The Brexit Campaign's Biggest Donor Has Been Cleared Of Electoral Crimes
The National Crime Agency said it hadn't found any evidence that businessman Arron Banks wasn't the true source of donations around the 2016 Brexit referendum.
Britain's National Crime Agency has dropped a criminal investigation into Brexit's megadonor Arron Banks after finding "no evidence" that a third party was behind the millions of pounds of donations he made to pro-Brexit campaigns.
The agency opened an investigation into Banks and his Leave.EU campaigning group last year after the Electoral Commission said that there were "reasonable grounds" to suspect the insurance businessman may not have been the true source of an £8 million donation that flowed into the 2016 Brexit referendum campaign.
On Tuesday morning, the NCA issued a statement that cleared Banks and Leave.EU's CEO Liz Bilney of criminal wrongdoing, finding "no evidence that any criminal offences" were committed under UK election law.
The NCA also said there wasn't any evidence to suggest Banks wasn't the true source of the money.
"This investigation has been subject to press and social media commentary," the statement read.
"The NCA has not received any evidence to suggest that Mr Banks and his companies received funding from any third party to fund the loans, or that he acted as an agent on behalf of a third party.
"It will therefore take no further action against Mr Banks, Ms Bilney, Better for the Country Ltd or Leave.EU in respect of this specific matter."
The statement went on to acknowledge there had been "media reports alleging that Mr Banks has been involved in other criminality related to business dealings overseas." The agency would not confirm or deny whether it was investigating the reports.
In a statement, Banks said he had been "subjected to an endless media campaign suggesting that I behaved improperly" during the 2016 referendum campaign.
He said the Electoral Commission made "false, outrageous allegations" that he was not the true source of funds, and went on to add that he would "take action against those who have behaved so scandalously".

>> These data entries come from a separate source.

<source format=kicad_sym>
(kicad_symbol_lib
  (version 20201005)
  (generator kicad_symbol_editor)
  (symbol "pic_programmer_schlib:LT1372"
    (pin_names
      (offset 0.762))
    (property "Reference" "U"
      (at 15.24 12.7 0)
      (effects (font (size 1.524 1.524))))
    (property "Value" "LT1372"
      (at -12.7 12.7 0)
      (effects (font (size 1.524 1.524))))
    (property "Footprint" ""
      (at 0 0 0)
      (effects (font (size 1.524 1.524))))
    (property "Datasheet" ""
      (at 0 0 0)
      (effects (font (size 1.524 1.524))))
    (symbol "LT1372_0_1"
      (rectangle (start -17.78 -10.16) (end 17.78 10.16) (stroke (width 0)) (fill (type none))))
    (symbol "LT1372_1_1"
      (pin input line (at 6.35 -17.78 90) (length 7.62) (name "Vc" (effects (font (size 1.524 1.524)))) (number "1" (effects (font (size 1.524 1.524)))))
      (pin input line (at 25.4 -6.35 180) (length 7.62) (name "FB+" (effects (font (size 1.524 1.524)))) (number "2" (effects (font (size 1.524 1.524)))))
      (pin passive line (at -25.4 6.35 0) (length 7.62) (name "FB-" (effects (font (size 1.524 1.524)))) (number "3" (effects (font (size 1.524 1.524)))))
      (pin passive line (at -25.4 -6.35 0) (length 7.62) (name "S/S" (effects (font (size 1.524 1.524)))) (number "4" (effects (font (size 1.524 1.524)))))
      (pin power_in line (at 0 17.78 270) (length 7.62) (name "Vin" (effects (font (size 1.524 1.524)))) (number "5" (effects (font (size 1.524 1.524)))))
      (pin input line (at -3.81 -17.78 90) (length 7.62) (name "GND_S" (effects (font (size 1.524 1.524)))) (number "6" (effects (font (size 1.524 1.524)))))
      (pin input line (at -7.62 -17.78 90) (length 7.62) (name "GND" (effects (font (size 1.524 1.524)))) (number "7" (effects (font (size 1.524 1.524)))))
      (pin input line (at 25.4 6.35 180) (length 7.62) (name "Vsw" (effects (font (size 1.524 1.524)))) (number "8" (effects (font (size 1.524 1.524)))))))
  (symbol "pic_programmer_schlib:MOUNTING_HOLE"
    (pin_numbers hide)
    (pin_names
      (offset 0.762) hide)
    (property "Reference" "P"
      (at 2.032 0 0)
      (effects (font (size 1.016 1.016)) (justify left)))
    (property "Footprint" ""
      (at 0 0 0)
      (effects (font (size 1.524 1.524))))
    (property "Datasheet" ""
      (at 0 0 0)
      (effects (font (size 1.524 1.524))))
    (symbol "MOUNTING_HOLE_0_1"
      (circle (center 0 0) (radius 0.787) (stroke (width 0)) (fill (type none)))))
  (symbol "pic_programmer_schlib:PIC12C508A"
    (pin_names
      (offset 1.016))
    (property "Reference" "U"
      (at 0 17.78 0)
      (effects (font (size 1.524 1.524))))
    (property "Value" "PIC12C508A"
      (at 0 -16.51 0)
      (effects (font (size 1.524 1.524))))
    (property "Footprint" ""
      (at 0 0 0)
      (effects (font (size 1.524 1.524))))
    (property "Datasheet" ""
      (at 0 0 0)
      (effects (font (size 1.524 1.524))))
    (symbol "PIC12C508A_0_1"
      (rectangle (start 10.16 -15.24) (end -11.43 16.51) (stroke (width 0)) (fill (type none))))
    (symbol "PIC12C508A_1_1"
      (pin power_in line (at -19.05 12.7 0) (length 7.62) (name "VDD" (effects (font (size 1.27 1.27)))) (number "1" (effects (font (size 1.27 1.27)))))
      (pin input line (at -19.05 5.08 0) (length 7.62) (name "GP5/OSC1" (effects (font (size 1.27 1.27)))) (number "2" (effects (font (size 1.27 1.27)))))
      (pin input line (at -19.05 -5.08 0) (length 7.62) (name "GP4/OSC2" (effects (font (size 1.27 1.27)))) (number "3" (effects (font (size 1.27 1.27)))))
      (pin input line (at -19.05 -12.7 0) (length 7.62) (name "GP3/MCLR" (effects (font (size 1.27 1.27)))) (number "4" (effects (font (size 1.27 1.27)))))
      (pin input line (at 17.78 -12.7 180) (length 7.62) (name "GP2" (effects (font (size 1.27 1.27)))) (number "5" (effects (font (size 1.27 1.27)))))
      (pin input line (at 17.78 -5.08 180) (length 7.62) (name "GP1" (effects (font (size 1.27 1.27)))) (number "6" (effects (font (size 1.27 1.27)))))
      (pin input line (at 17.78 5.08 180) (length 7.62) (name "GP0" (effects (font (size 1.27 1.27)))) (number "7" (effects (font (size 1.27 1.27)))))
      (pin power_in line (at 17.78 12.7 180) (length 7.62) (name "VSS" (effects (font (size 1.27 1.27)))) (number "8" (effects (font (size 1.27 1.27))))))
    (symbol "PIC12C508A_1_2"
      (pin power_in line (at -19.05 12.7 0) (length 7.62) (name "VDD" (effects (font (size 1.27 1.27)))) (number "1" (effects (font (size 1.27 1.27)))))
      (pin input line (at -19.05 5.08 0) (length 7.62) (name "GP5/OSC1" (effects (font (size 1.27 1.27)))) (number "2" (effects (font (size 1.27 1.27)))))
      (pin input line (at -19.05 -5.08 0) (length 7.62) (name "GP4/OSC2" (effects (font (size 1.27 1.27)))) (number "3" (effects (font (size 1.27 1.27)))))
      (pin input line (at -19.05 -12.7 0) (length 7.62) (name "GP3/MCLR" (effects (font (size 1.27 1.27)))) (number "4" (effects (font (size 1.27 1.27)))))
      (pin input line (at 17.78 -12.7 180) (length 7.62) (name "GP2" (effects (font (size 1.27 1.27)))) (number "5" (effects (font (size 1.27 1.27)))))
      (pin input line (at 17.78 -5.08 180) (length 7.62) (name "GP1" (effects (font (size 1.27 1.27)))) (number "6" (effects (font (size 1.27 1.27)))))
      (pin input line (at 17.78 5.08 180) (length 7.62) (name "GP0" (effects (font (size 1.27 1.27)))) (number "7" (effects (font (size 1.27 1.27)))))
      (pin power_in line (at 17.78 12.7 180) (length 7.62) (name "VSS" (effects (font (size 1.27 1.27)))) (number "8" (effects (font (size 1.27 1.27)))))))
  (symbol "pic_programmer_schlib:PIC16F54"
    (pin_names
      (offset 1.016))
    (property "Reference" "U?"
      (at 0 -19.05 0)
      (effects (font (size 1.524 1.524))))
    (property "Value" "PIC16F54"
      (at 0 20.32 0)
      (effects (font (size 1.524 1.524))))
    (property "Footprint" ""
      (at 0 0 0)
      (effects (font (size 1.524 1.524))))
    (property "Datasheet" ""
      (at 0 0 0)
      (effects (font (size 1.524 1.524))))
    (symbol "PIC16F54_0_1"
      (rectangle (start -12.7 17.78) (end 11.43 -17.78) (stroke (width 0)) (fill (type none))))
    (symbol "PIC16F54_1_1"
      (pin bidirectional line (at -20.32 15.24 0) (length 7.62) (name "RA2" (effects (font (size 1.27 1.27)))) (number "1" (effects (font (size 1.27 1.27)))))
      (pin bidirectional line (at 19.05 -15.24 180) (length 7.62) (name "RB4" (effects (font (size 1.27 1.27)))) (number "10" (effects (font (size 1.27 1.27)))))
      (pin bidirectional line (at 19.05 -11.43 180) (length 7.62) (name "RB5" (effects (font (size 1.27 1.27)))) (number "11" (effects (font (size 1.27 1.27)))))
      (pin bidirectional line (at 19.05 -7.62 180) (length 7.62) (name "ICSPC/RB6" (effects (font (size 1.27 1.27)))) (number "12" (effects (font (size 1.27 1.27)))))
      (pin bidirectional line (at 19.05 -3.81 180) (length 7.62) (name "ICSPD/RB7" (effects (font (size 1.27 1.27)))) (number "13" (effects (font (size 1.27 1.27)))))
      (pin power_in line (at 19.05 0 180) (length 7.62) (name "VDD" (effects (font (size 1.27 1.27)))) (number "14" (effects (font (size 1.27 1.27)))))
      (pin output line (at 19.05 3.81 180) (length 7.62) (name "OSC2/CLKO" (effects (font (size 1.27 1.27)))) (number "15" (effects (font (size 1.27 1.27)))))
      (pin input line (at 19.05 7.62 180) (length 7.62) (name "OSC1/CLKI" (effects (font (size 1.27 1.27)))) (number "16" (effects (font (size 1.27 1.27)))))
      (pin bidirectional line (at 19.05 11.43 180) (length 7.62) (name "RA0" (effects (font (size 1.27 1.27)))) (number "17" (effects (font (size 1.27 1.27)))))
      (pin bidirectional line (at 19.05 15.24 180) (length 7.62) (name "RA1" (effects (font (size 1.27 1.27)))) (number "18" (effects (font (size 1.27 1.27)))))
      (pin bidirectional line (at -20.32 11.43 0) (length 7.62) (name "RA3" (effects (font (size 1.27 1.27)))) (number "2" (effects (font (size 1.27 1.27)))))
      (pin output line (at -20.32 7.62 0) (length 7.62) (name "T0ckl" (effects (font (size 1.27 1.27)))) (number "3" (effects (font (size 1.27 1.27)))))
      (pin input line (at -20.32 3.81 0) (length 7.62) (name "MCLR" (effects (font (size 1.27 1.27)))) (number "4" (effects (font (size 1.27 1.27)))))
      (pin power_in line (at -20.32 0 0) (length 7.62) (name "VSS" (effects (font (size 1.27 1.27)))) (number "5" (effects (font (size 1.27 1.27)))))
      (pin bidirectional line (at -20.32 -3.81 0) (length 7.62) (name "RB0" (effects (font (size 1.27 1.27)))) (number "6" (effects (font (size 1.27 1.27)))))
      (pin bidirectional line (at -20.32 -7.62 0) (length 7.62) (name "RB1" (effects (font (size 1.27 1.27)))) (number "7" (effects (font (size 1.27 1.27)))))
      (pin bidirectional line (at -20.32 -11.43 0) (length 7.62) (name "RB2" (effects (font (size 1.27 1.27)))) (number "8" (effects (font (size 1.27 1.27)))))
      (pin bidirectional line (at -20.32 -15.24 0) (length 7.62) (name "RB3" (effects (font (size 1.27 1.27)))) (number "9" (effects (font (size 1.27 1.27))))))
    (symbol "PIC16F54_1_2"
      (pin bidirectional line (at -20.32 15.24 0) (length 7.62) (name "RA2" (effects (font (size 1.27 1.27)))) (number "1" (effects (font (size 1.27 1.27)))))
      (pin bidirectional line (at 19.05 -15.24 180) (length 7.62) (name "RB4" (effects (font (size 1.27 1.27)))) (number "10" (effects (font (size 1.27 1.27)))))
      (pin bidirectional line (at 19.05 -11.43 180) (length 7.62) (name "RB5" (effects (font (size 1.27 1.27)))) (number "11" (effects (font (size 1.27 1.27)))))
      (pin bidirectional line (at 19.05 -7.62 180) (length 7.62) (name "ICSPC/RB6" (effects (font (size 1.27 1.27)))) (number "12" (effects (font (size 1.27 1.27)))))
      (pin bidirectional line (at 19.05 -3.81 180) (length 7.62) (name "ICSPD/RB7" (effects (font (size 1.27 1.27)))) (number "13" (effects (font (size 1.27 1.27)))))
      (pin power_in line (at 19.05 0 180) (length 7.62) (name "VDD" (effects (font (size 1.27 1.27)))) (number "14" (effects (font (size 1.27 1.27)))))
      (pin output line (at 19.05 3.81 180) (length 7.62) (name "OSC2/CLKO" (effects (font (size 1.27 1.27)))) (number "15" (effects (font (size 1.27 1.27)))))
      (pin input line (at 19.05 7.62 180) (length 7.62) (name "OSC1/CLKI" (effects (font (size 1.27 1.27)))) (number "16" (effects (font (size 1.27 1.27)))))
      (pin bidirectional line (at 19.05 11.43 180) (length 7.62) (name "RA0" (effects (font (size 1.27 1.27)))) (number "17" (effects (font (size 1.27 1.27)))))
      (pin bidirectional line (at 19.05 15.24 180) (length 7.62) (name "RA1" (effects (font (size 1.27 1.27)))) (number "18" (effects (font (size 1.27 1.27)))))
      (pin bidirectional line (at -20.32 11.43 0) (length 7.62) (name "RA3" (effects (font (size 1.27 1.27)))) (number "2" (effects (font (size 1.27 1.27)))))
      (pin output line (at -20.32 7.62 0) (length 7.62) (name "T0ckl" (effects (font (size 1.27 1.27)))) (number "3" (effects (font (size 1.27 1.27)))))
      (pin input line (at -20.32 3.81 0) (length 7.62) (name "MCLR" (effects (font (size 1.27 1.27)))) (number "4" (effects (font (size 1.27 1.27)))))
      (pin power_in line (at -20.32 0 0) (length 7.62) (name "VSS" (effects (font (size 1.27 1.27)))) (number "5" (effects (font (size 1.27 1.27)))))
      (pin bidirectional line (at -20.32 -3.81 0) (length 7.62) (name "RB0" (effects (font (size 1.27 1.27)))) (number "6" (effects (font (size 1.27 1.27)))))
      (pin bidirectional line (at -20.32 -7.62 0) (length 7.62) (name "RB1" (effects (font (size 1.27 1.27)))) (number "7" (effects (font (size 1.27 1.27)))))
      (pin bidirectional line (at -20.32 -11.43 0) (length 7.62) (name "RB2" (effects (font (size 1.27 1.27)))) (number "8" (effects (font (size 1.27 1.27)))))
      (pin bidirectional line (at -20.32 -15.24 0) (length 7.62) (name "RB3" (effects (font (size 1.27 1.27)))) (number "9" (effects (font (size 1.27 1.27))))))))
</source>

However, in its response to the crime agency's decision on Tuesday, the Electoral Commission expressed concern about what it called "weakness in the law" in the area of foreign money in UK politics.
“We are concerned about the apparent weakness in the law, highlighted by this investigation outcome, which allows overseas funds into UK politics. We have made recommendations that would tighten the rules on campaign funding and deter breaches. We urge the UK’s governments to act on those recommendations to support voter confidence."